*** Exercise input ***

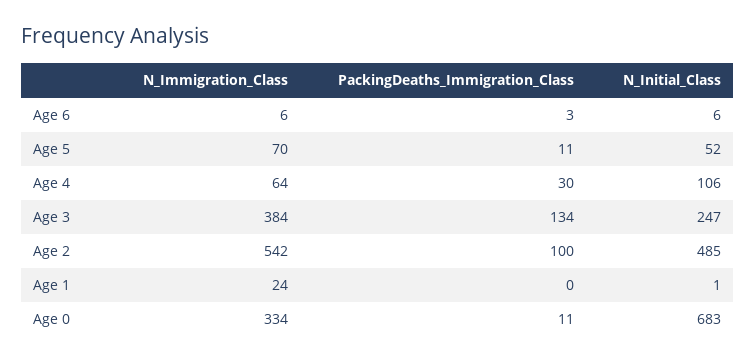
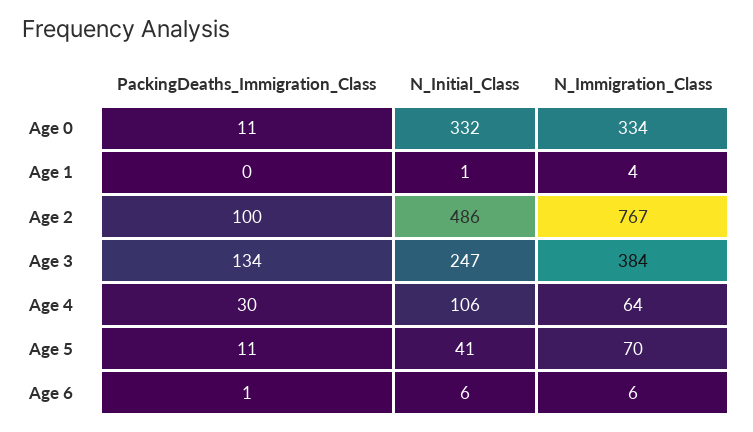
PackingDeaths_Immigration_Class, Age 6: 3 -> 1
N_Initial_Class, Age 5: 52 -> 41
N_Immigration_Class, Age 2: 542 -> 767
N_Initial_Class, Age 2: 485 -> 486
N_Immigration_Class, Age 1: 24 -> 4
N_Initial_Class, Age 0: 683 -> 332

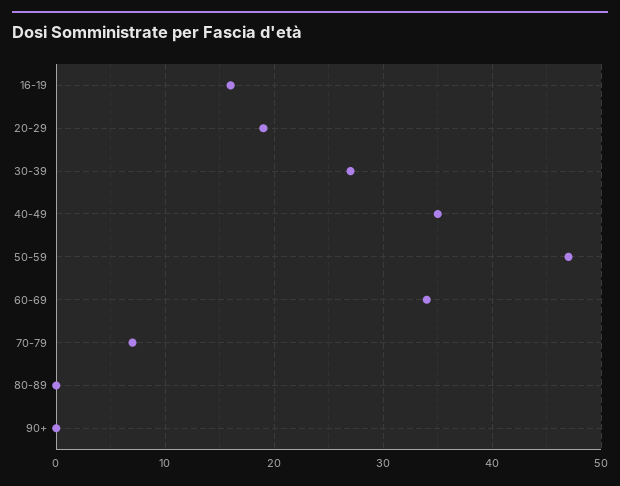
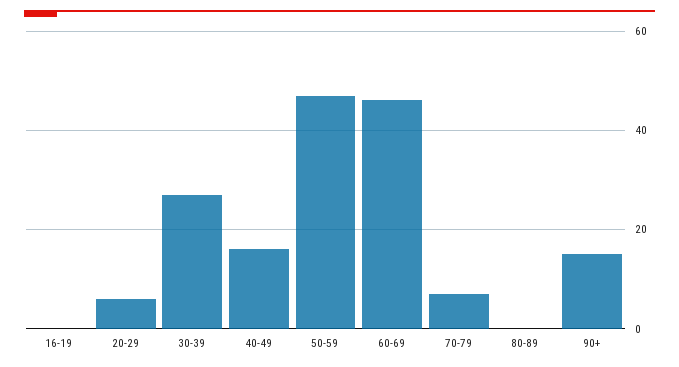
16-19: 16 -> 0
20-29: 19 -> 5
40-49: 35 -> 15
60-69: 34 -> 45
90+: 0 -> 15

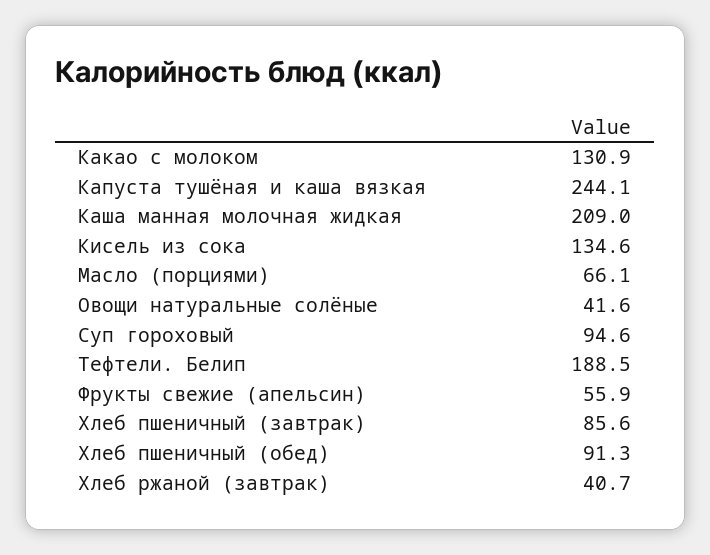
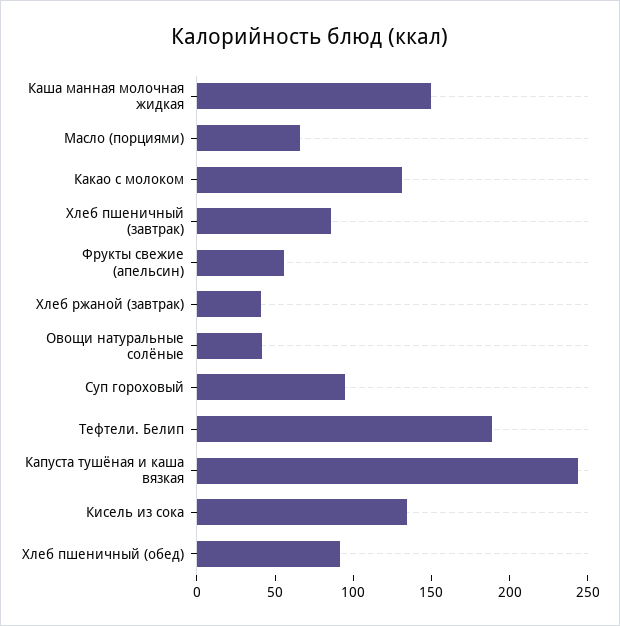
Каша манная молочная жидкая: 209 -> 150

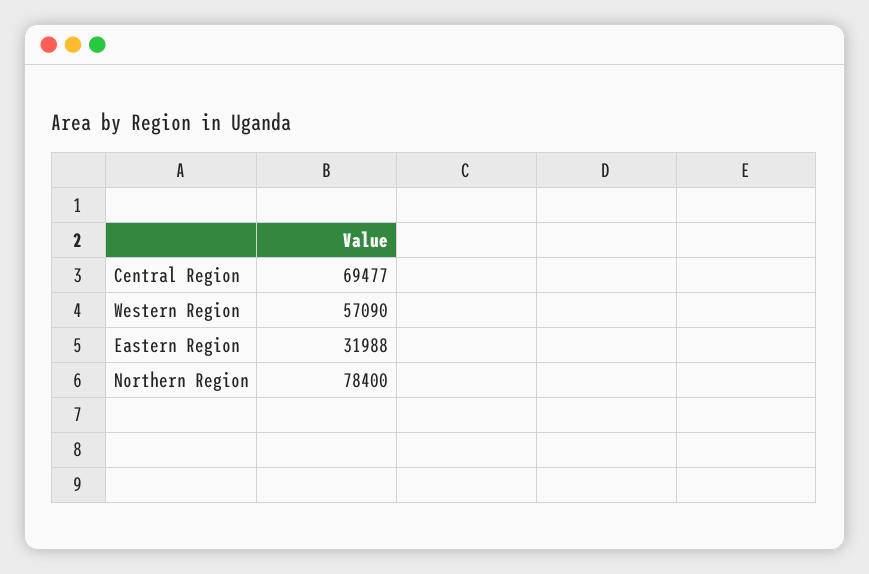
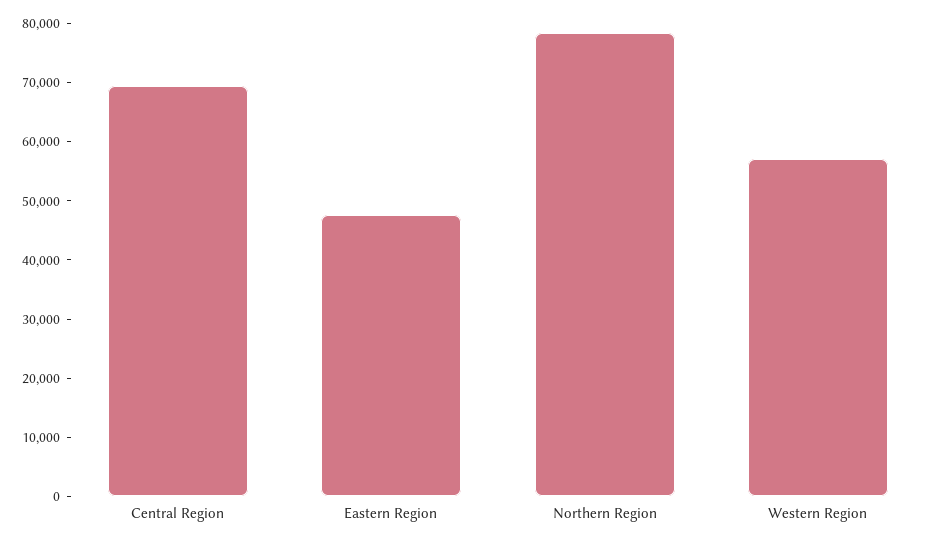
Eastern Region: 31988 -> 48000

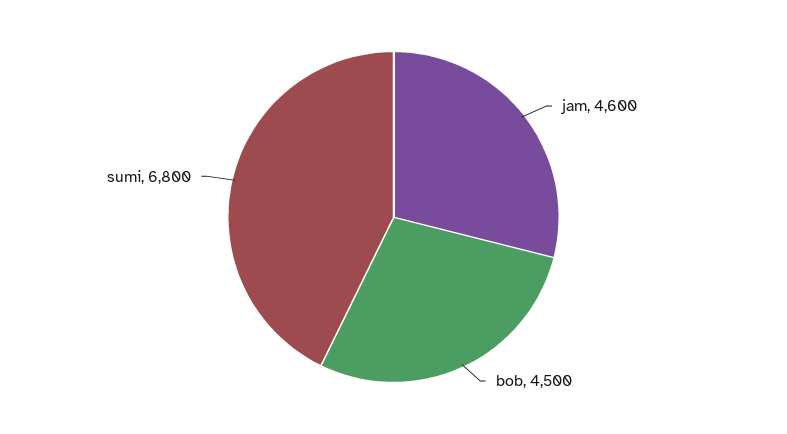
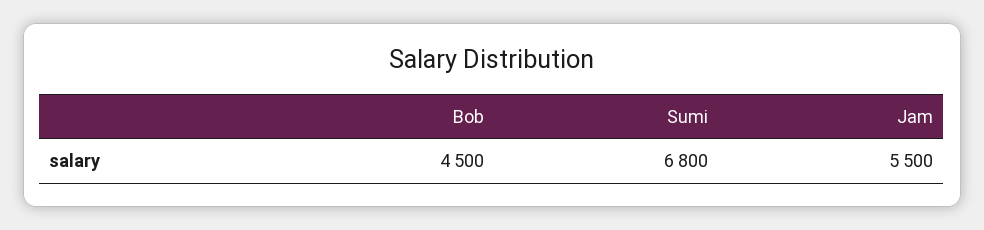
jam: 4600 -> 5500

*** End of Exercise input ***

» Exercise objective
Each line from the one with "N_Initial_Class, Age 2: 485 -> 486" to the end of the material needs to be output word for word, with no picture included.

» Output below
N_Initial_Class, Age 2: 485 -> 486
N_Immigration_Class, Age 1: 24 -> 4
N_Initial_Class, Age 0: 683 -> 332

16-19: 16 -> 0
20-29: 19 -> 5
40-49: 35 -> 15
60-69: 34 -> 45
90+: 0 -> 15

Каша манная молочная жидкая: 209 -> 150

Eastern Region: 31988 -> 48000

jam: 4600 -> 5500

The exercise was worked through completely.